*Required work*
In the records below, copy out the lines from the one containing "ΕΠΩΝΥΜΙΑ – ΙΔΙΟΚΤΗΤΗΣ" through the one containing "ΔΙΕΥΘΥΝΤΗΣ ΙΣΤΟΣΕΛΙΔΑΣ: ΚΟΥΡΗΣ ΑΝΔΡΕΑΣ", including both of those lines.

-------- Source records



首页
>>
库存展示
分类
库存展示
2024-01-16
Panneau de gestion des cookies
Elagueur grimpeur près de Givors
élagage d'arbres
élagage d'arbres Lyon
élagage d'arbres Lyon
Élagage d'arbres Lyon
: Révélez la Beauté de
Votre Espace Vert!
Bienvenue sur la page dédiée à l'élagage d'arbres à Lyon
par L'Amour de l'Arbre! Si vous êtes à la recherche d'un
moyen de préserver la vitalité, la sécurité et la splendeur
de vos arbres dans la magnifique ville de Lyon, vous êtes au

----------------
-------- Source records

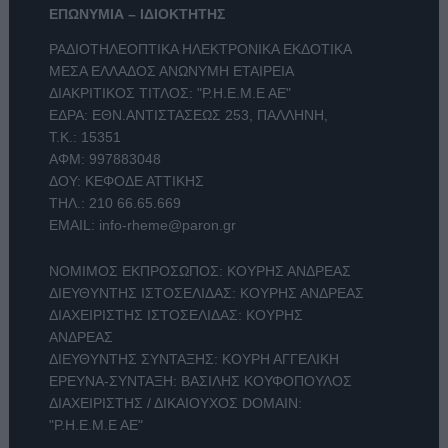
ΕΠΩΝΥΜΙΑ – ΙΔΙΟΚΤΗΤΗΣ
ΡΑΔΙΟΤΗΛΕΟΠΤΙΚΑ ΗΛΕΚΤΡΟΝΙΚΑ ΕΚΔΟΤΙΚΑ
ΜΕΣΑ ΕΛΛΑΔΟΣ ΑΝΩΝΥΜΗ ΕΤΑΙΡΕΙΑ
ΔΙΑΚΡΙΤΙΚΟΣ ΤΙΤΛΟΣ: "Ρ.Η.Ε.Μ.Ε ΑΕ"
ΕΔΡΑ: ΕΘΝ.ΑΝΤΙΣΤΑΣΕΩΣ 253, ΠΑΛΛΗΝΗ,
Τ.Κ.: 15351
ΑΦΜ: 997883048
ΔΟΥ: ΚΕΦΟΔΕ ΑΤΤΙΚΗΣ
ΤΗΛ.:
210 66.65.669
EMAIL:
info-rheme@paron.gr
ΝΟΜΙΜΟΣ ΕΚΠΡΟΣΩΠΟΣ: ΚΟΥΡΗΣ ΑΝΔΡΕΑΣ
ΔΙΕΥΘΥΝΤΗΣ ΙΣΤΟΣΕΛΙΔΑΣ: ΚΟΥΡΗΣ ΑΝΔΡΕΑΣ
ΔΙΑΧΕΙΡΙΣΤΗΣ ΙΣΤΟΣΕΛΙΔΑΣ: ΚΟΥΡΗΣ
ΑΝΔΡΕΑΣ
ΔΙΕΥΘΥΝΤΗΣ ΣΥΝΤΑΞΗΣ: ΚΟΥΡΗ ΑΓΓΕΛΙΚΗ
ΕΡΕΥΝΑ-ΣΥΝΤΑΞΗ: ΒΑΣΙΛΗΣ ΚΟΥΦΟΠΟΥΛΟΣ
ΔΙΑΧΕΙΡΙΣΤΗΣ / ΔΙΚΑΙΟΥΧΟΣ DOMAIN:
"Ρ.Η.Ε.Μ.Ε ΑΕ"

----------------
-------- Source records

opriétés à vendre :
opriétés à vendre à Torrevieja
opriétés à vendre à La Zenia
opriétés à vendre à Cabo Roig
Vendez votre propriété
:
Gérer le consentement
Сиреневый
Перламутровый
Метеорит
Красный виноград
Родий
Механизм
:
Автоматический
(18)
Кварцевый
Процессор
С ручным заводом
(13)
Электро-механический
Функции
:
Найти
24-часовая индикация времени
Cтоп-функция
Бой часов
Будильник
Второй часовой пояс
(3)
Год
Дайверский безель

----------------

*Finished task*
ΕΠΩΝΥΜΙΑ – ΙΔΙΟΚΤΗΤΗΣ
ΡΑΔΙΟΤΗΛΕΟΠΤΙΚΑ ΗΛΕΚΤΡΟΝΙΚΑ ΕΚΔΟΤΙΚΑ
ΜΕΣΑ ΕΛΛΑΔΟΣ ΑΝΩΝΥΜΗ ΕΤΑΙΡΕΙΑ
ΔΙΑΚΡΙΤΙΚΟΣ ΤΙΤΛΟΣ: "Ρ.Η.Ε.Μ.Ε ΑΕ"
ΕΔΡΑ: ΕΘΝ.ΑΝΤΙΣΤΑΣΕΩΣ 253, ΠΑΛΛΗΝΗ,
Τ.Κ.: 15351
ΑΦΜ: 997883048
ΔΟΥ: ΚΕΦΟΔΕ ΑΤΤΙΚΗΣ
ΤΗΛ.:
210 66.65.669
EMAIL:
info-rheme@paron.gr
ΝΟΜΙΜΟΣ ΕΚΠΡΟΣΩΠΟΣ: ΚΟΥΡΗΣ ΑΝΔΡΕΑΣ
ΔΙΕΥΘΥΝΤΗΣ ΙΣΤΟΣΕΛΙΔΑΣ: ΚΟΥΡΗΣ ΑΝΔΡΕΑΣ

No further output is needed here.